Other experts are inclined to give Netanyahu’s new term the benefit of the doubt, particularly given that Netanyahu never invoked Turkey in his election campaign nor attacked the Lapid government for the normalization.

“Turkey and Israeli ties experienced both the best and the worst under Netanyahu,” said Gokhan Cinkara, a lecturer at the Konya-based Necmettin Erbakan University. Cinkara pointed out that it was Netanyahu who said that Israeli security forces were “doing their job” when they shot at a group of Turkish activists who tried to break the blockade on Gaza and then three years later, surprised many by publicly apologizing to Turkey for the loss of lives.

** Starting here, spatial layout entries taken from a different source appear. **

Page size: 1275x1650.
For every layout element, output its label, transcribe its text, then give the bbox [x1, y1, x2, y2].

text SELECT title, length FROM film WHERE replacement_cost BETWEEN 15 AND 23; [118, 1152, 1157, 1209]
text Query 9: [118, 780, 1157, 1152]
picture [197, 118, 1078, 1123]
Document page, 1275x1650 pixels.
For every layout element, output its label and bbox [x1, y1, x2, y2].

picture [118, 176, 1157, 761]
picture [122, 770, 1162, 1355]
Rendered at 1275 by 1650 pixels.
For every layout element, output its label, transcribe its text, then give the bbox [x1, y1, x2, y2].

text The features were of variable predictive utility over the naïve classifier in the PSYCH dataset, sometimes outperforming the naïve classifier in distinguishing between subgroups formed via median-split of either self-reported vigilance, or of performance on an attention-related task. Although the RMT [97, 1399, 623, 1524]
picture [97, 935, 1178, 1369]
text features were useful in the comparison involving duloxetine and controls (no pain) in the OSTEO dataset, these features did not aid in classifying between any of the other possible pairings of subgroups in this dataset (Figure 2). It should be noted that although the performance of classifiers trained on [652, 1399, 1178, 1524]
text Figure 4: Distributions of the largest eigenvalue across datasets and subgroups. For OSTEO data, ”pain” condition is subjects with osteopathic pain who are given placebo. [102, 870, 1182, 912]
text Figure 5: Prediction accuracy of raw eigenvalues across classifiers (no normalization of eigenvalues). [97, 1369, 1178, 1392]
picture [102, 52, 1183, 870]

“Netanyahu is a politician who knows Turkey well, and it would be a mistake to assume his term would mean a return to 2018 and 2019,” Cinkara told Al-Monitor. “We are looking at a different stack of cards, not regarding his relations with Turkey but with his Arab neighbors. All countries are also waiting to see who will be in the coalition.”

The demand of Itamar Ben-Gvir of the far-right Religious Zionism-Otzma Yehudit alliance for the post of public security minister is alarming to Palestinians, Israel’s Arab allies and Turkey. “A terrorist at the head of public security” read a headline from the pro-government and accused antisemitic Turkish newspaper Yeni Safak.

A public survey carried out by Turkiye Raporu, an Istanbul-based pollster, said that 65% of Turks did not support the improvement of ties with Israel. In the survey carried out in October among 2,000 people, 34% said that they did not back the normalization of ties because they considered it a betrayal of the Palestinian cause and 31% said that they did not back it but considered it a necessity for foreign relations. Only 17% said they supported normalization.

Editor's note: Nov. 11, 2022. This article has been updated since first publication to include Erdogan's message to Netanyahu.